За правое дело

22
18
20
22
24
26
28
30

Иногда он шел до рассвета к Волге, уходил далеко по пустому берегу, под глинистый обрыв, садился на холодные камни и смотрел на приход света, на пепельные ночные облака, вдруг взбухавшие розовым теплом жизни, на знойный ночной дым над заводом, терявший при лучах солнца свою кровь и становящийся серым, скучным, пепельным.
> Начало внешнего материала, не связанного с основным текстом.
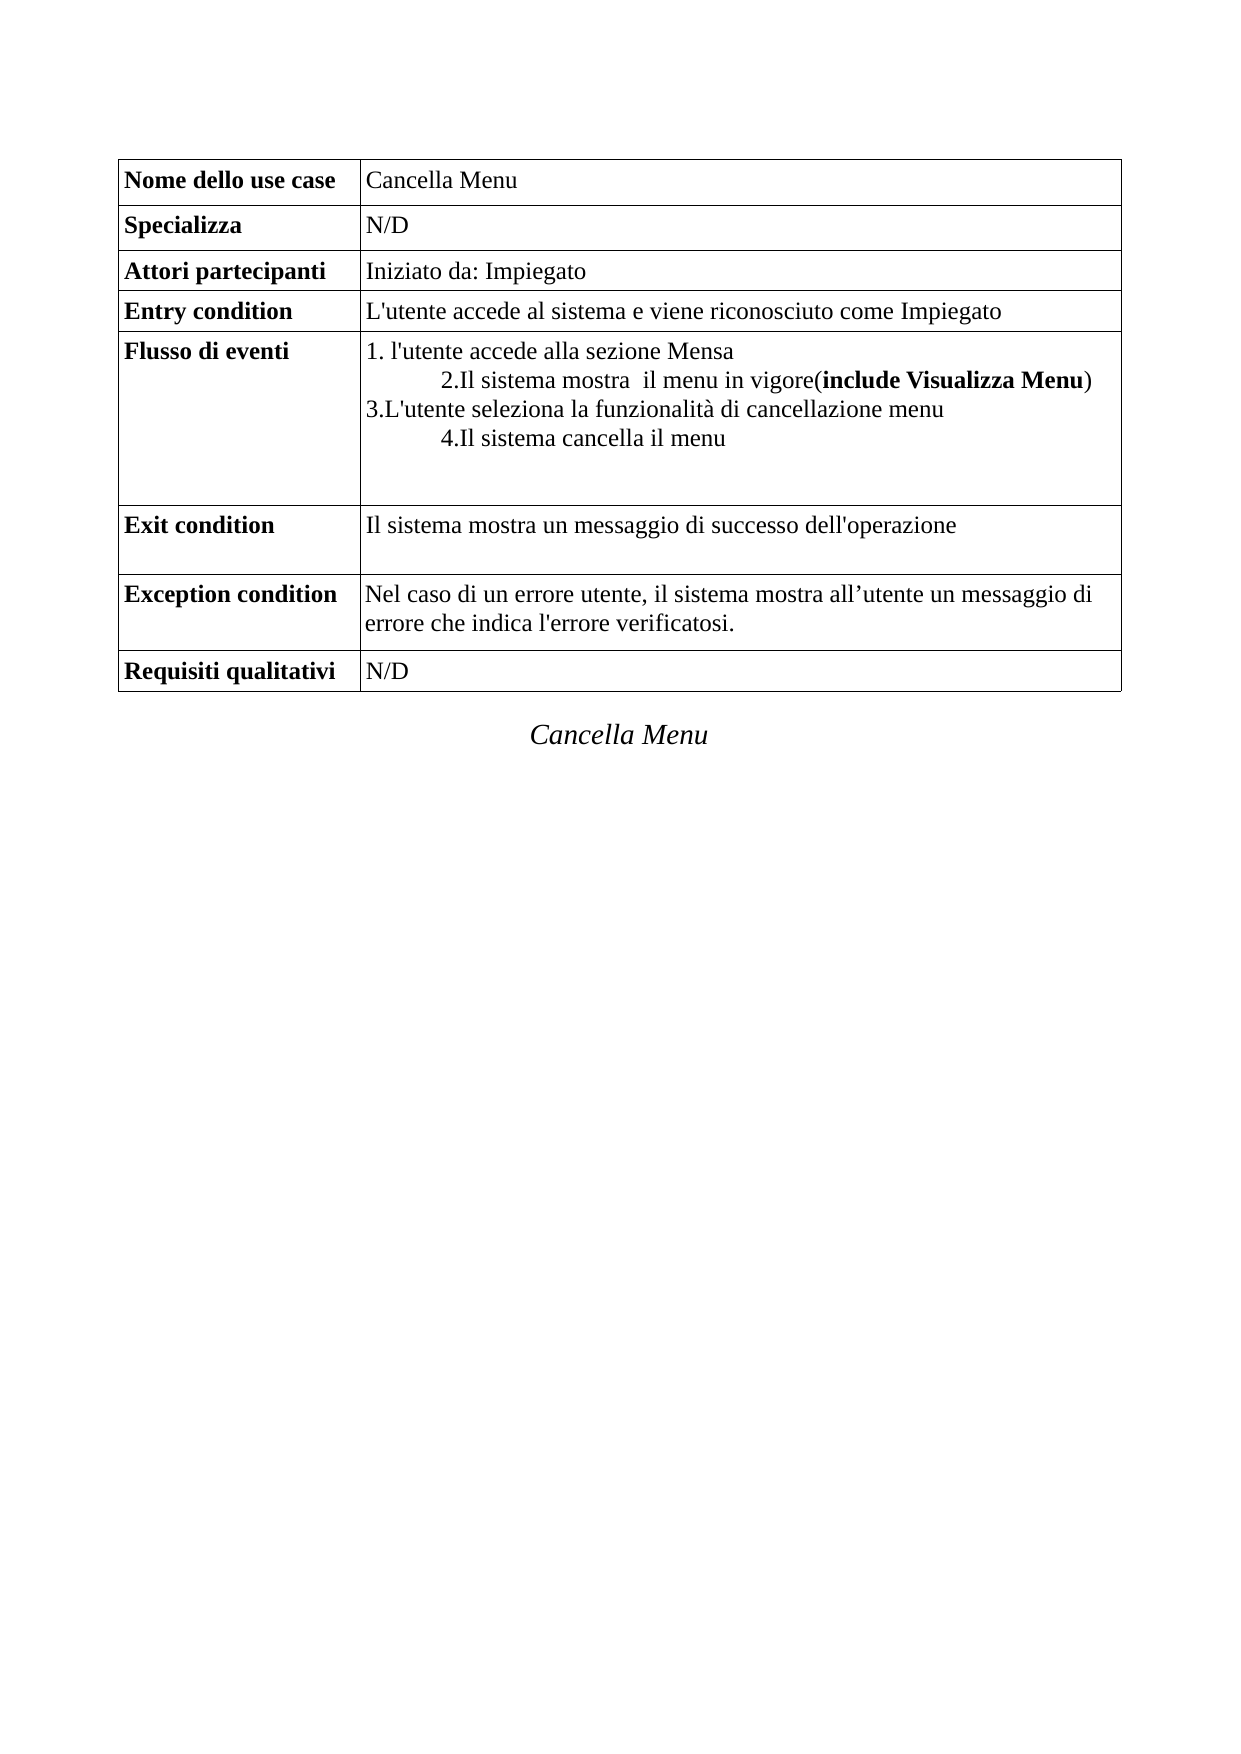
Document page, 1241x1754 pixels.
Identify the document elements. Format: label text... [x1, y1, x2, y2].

table_cell Flusso di eventi [119, 332, 360, 505]
table_cell Requisiti qualitativi [119, 651, 360, 691]
text Cancella Menu [118, 717, 1122, 751]
table_cell Attori partecipanti [119, 251, 360, 290]
table_header Nome dello use case [119, 160, 360, 205]
table_cell Entry condition [119, 291, 360, 331]
table_cell N/D [361, 206, 1121, 250]
table_cell L'utente accede al sistema e viene riconosciuto come Impiegato [361, 291, 1121, 331]
table_header Cancella Menu [361, 160, 1121, 205]
table_cell Exit condition [119, 506, 360, 574]
table_cell Iniziato da: Impiegato [361, 251, 1121, 290]
table_cell Nel caso di un errore utente, il sistema mostra all’utente un messaggio di errore che indica l'errore verificatosi. [361, 575, 1121, 650]
table_cell N/D [361, 651, 1121, 691]
table_cell 1. l'utente accede alla sezione Mensa 2.Il sistema mostra il menu in vigore(include Visualizza Menu) 3.L'utente seleziona la funzionalità di cancellazione menu 4.Il sistema cancella il menu [361, 332, 1121, 505]
table_cell Il sistema mostra un messaggio di successo dell'operazione [361, 506, 1121, 574]
table_cell Exception condition [119, 575, 360, 650]
table_cell Specializza [119, 206, 360, 250]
Он сидел на камнях, глядел на молодевшую при косом свете черную воду, на крошечную, вершковую волну, тихо, робко всползавшую по плотному, плоскому песочку, и на то, как тысячи тысяч песчинок, блистая, втягивали воду.

Грозное видение ленинградской зимы вставало перед ним: улицы в снежных и ледяных холмах, тишина смерти и грохот смерти, кусочек хлеба на столе, саночки, саночки, саночки, на которых везли воду, дрова, мертвецов, прикрытых белыми простынями, ледяные тропинки, ведущие к Неве, заиндевевшие стены домов, поездки в воинские части и на заводы, выступление на митинге ополченцев, серое небо, рассеченное прожекторами, розовые пятна ночных пожаров на стеклах, вой сирен, памятник Петру, обложенный мешками с песком, и всюду живая память о первом биении молодого сердца революции – Финляндский вокзал, пустынная красота Марсова поля, Смольный, – и над всем этим мертвенно-бледные, с живыми, страдающими глазами лица детей, упрямое и терпеливое геройство женщин, рабочих и солдат. И сердце его наполнялось такой режущей болью, что казалось, оно не выдержит страшной тяжести. «Зачем, зачем я уехал?» – думал он с тоской.

Михаилу Сидоровичу хотелось написать книгу о своей жизни, и ему представлялись отдельные части ее: детство, деревня, отец-дьячок, учение в четырехклассном училище, подполье, годы советского строительства…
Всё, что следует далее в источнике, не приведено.